Deep Pond: Connected with School Pond, it has issues with dissolved oxygen levels.
Meadow Bog: Scanlon said it appears to be “getting a little more salt water.”
Gould Pond: Is it “our unimpacted pond?” Kennedy asked. It's located in the town's protected wellhead area, right next to the water department. Scanlon called it “real pretty,” and noted that walking is allowed in the area.
Twining's Pond: This shallow pond has public walking trails “and is in pretty good shape,” Kennedy said.
Their “walking tour” completed, members sat down to plan their next steps. The task force data will be combined with chemical analyses being prepared by consultant Ed Eichner along with other factors such as locations of outfall pipes. “Then we need to prioritize which ponds need management first, and which strategies work,” Kennedy said.

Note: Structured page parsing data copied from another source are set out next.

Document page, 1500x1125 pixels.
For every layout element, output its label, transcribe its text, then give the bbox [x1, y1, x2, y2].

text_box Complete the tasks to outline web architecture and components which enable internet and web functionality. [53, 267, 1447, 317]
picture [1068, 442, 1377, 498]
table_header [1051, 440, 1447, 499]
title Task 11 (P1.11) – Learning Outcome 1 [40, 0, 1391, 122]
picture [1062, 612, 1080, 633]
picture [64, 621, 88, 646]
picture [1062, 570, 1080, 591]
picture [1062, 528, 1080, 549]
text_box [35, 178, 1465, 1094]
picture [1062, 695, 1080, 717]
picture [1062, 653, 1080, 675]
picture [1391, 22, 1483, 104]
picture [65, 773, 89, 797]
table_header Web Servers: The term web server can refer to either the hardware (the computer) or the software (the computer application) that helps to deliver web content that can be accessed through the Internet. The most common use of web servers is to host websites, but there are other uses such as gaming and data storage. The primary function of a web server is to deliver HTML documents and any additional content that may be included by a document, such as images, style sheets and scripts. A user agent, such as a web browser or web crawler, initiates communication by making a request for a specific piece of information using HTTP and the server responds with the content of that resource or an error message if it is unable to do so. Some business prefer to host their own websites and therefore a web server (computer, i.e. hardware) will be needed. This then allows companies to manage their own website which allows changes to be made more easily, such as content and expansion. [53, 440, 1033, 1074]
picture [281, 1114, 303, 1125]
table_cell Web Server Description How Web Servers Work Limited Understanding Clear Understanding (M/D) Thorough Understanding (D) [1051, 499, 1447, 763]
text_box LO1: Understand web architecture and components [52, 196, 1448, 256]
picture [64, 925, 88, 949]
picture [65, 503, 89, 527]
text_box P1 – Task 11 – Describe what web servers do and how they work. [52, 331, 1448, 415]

The action list could identify ponds with public access, ones with cyanobacteria blooms, others with rare species to protect, those with fish runs, and ones with town landings. Scanlon noted that some of the ponds have active groups of “friends” devoted to their health.
Members suggested using visual representations of the numbers to make their case for remediation.
“Dissolved oxygen isn't something people see,” said task force member Betsy Furtney.
“But,” Scanlon noted, “every fisherman knows you need a lot of nice oxygenated water for trout. If you put it in that context...”
You can see some of the ponds for yourself in the coming months as the Orleans Conservation Trust offers a series of free walks of Meadow Bog, Sarah's Pond, and Twining's Pond (Feb. 11 from 9 to 11 a.m.), Mill Pond Valley Conservation Area (March 14 from 10 to 11:30 a.m.), Twining's Pond Conservation Area (April 21 from 10 to 11:30 a.m.), and Baker's Pond Conservation Area (May 9 from 3 to 4:30 p.m.). Walks will be led by OCT trustee Mon Cochran. Go to orleansconservationtrust.org for more details.